Long-Duration ETFs Diverge: SPLB’s Higher Income vs. SCHQ’s Cheaper Treasury Hedge
The decision centers on income from investment‑grade corporates versus capital preservation through long‑term Treasuries.
Overview
- SPLB led on recent performance and payouts, posting a 6.47% 1‑year total return and a 5.2% dividend yield versus SCHQ’s 4.17% return and 4.6% yield as of Jan. 30, 2026.
- SCHQ remains marginally cheaper to hold with a 0.03% expense ratio compared with SPLB’s 0.04%.
- Portfolio construction differs sharply: SCHQ tracks long‑term U.S. Treasuries across about 98 holdings, emphasizing high credit quality and potential equity‑volatility hedging.

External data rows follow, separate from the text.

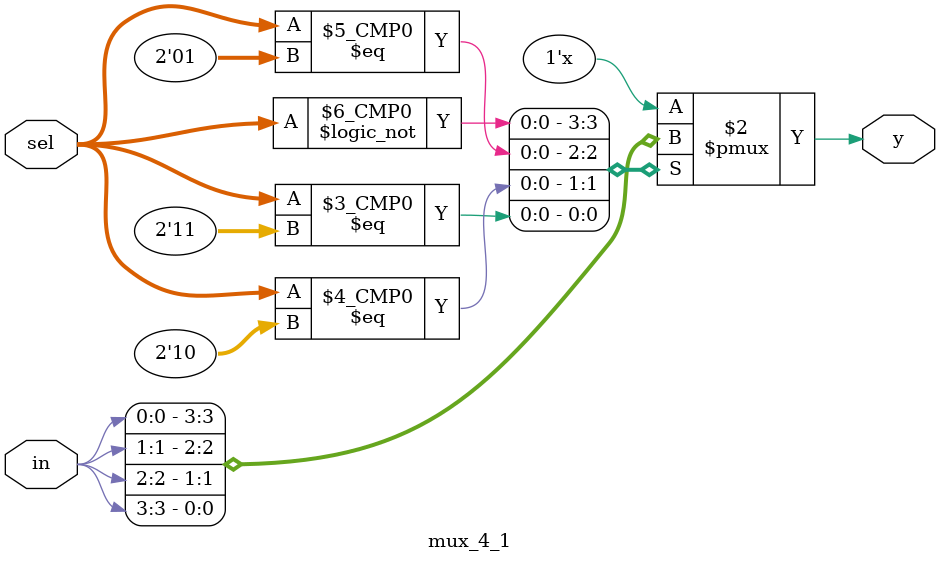
<source format=v>
module mux_4_1(
  input  [3:0] in,      // 4 inputs: in[0]..in[3]
  input  [1:0] sel,     // 2-bit select
  output reg  y         // reg because assigned in always block
);

  always @(*) begin
    case (sel)
      2'b00: y = in[0];
      2'b01: y = in[1];
      2'b10: y = in[2];
      2'b11: y = in[3];
      default: y = 1'b0;   // or 1'bx if you want "unknown"
    endcase
  end

endmodule

</source>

- SPLB spans nearly 3,000 long‑term, investment‑grade corporate bonds, increasing credit exposure while diversifying issuer risk; top exposures include Anheuser‑Busch InBev, Meta Platforms, and CVS Health.
- Risk profiles vary, with betas of 0.52 for SCHQ and 0.66 for SPLB, and five‑year metrics showing max drawdowns of roughly 46.1% for SCHQ and 34.4% for SPLB and growth of $1,000 at $599 and $706, respectively.